S&P 500 Index back in the red
For the week ending March 2, 2018, the S&P 500 Index closed at 2,691.25. The index depreciating 2.0% after President Trump previewed possible tariffs on steel and aluminum imports. The decision to introduce tariffs unnerved the markets. Tariffs could derail global economic growth. Fed Chair Jerome Powell’s testimony to Congress increased the odds for an increased rate hike pace, which contributed to higher volatility last week.
All of the sectors within the S&P 500 Index registered losses last week. The S&P 500 materials and industrials (XLI) lost close to 4% because they might have to incur higher costs to procure steel (SLX) and aluminum. The telecom and IT (XLK) sectors were impacted the least by the news about tariffs last week.
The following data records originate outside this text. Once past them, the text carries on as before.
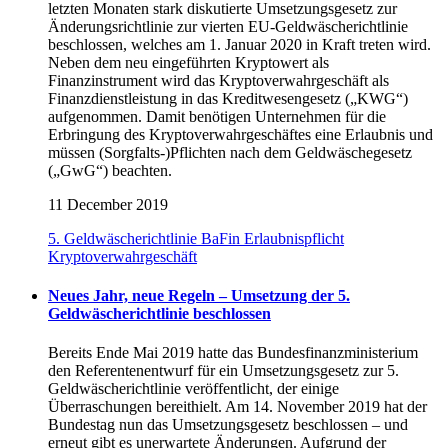
letzten Monaten stark diskutierte Umsetzungsgesetz zur
Änderungsrichtlinie zur vierten EU-Geldwäscherichtlinie
beschlossen, welches am 1. Januar 2020 in Kraft treten wird.
Neben dem neu eingeführten Kryptowert als
Finanzinstrument wird das Kryptoverwahrgeschäft als
Finanzdienstleistung in das Kreditwesengesetz („KWG“)
aufgenommen. Damit benötigen Unternehmen für die
Erbringung des Kryptoverwahrgeschäftes eine Erlaubnis und
müssen (Sorgfalts-)Pflichten nach dem Geldwäschegesetz
(„GwG“) beachten.
11 December 2019
5. Geldwäscherichtlinie
BaFin
Erlaubnispflicht
Kryptoverwahrgeschäft
Neues Jahr, neue Regeln – Umsetzung der 5.
Geldwäscherichtlinie beschlossen
Bereits Ende Mai 2019 hatte das Bundesfinanzministerium
den Referentenentwurf für ein Umsetzungsgesetz zur 5.
Geldwäscherichtlinie veröffentlicht, der einige
Überraschungen bereithielt. Am 14. November 2019 hat der
Bundestag nun das Umsetzungsgesetz beschlossen – und
erneut gibt es unerwartete Änderungen. Aufgrund der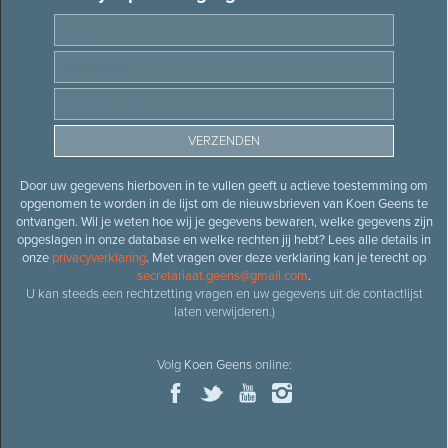
Door uw gegevens hierboven in te vullen geeft u actieve toestemming om
opgenomen te worden in de lijst om de nieuwsbrieven van Koen Geens te
ontvangen. Wil je weten hoe wij je gegevens bewaren, welke gegevens zijn
opgeslagen in onze database en welke rechten jij hebt? Lees alle details in
onze
privacyverklaring
. Met vragen over deze verklaring kan je terecht op
secretariaat.geens@gmail.com
.
U kan steeds een rechtzetting vragen en uw gegevens uit de contactlijst
laten verwijderen.)
Volg
Koen Geens
online: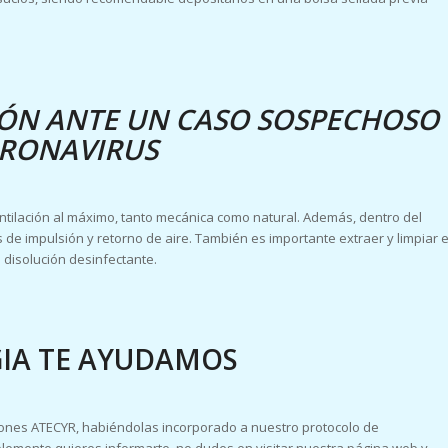
CIÓN ANTE UN CASO SOSPECHOSO
ORONAVIRUS
ntilación al máximo, tanto mecánica como natural. Además, dentro del
las de impulsión y retorno de aire. También es importante extraer y limpiar e
a disolución desinfectante.
GIA TE AYUDAMOS
ones ATECYR, habiéndolas incorporado a nuestro protocolo de
mplemente quieres informarte, no dudes en visitar nuestra página web y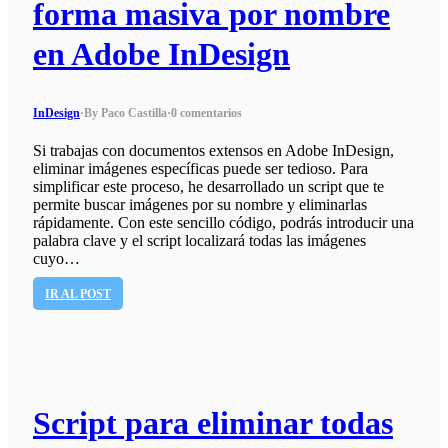
forma masiva por nombre
en Adobe InDesign
InDesign
·
By Paco Castilla
·
0 comentarios
Si trabajas con documentos extensos en Adobe InDesign,
eliminar imágenes específicas puede ser tedioso. Para
simplificar este proceso, he desarrollado un script que te
permite buscar imágenes por su nombre y eliminarlas
rápidamente. Con este sencillo código, podrás introducir una
palabra clave y el script localizará todas las imágenes
cuyo…
IR AL POST
Script para eliminar todas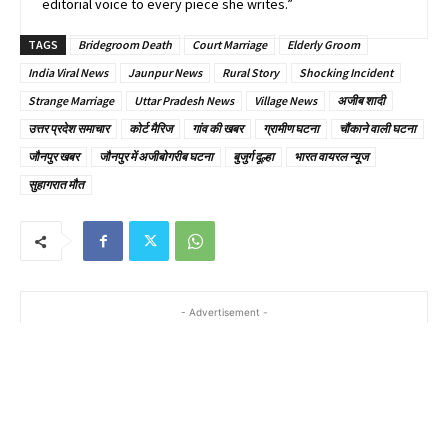
editorial voice to every piece she writes.”
TAGS
Bridegroom Death
Court Marriage
Elderly Groom
India Viral News
Jaunpur News
Rural Story
Shocking Incident
Strange Marriage
Uttar Pradesh News
Village News
अजीब शादी
उत्तर प्रदेश समाचार
कोर्ट मैरिज
गांव की खबर
ग्रामीण घटना
चौंकाने वाली घटना
जौनपुर खबर
जौनपुर में अजीबोगरीब घटना
बुजुर्ग दूल्हा
भारत वायरल न्यूज
सुहागरात मौत
- Advertisement -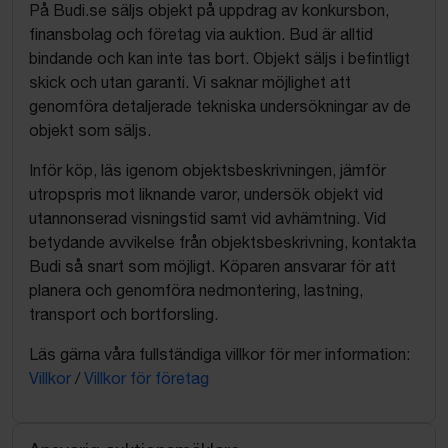
På Budi.se säljs objekt på uppdrag av konkursbon,
finansbolag och företag via auktion. Bud är alltid
bindande och kan inte tas bort. Objekt säljs i befintligt
skick och utan garanti. Vi saknar möjlighet att
genomföra detaljerade tekniska undersökningar av de
objekt som säljs.
Inför köp, läs igenom objektsbeskrivningen, jämför
utropspris mot liknande varor, undersök objekt vid
utannonserad visningstid samt vid avhämtning. Vid
betydande avvikelse från objektsbeskrivning, kontakta
Budi så snart som möjligt. Köparen ansvarar för att
planera och genomföra nedmontering, lastning,
transport och bortforsling.
Läs gärna våra fullständiga villkor för mer information:
Villkor
/
Villkor för företag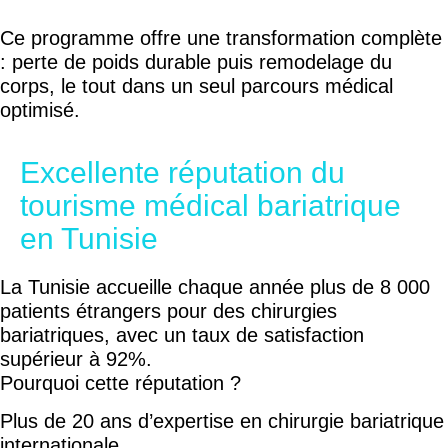
Ce programme offre une transformation complète
: perte de poids durable puis remodelage du
corps, le tout dans un seul parcours médical
optimisé.
Excellente réputation du
tourisme médical bariatrique
en Tunisie
La Tunisie accueille chaque année plus de 8 000
patients étrangers pour des chirurgies
bariatriques, avec un taux de satisfaction
supérieur à 92%.
Pourquoi cette réputation ?
Plus de 20 ans d’expertise en chirurgie bariatrique
internationale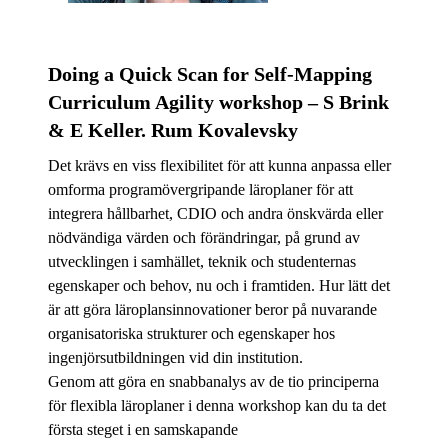
Doing a Quick Scan for Self-Mapping
Curriculum Agility workshop – S Brink
& E Keller. Rum Kovalevsky
Det krävs en viss flexibilitet för att kunna anpassa eller
omforma programövergripande läroplaner för att
integrera hållbarhet, CDIO och andra önskvärda eller
nödvändiga värden och förändringar, på grund av
utvecklingen i samhället, teknik och studenternas
egenskaper och behov, nu och i framtiden. Hur lätt det
är att göra läroplansinnovationer beror på nuvarande
organisatoriska strukturer och egenskaper hos
ingenjörsutbildningen vid din institution.
Genom att göra en snabbanalys av de tio principerna
för flexibla läroplaner i denna workshop kan du ta det
första steget i en samskapande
Speculators’ positions on the S&P 500 Index
The S&P 500 Index’s large speculators increased the number of net bullish positions for the first time in five weeks. The net long contracts increased from 12,408 to 13,351 contracts. The data were reported by the Commodity Futures Trading Commission in the weekly Commitment of Traders report. The data were only up to February 27 and before the announcement about US tariffs on steel and aluminum imports. ETFs that track the S&P 500 Index like the SPDR S&P 500 (SPY) and the iShares S&P 500 (IVV) declined in the previous week and could witness outflows if volatility escalates this week.
S&P 500 Index’s outlook
Investors will likely remain focused on the markets’ reaction to the new tariffs on steel and aluminum and risk aversion in the global markets. Asian markets fell in the early trading session on March 5. US futures and European markets weren’t showing any major signs of panic. We have a few important economic reports that will be released this week, especially the February jobs report on Friday. Overall, there could be some repercussions from the tariff-related news, which could lead to higher levels of volatility.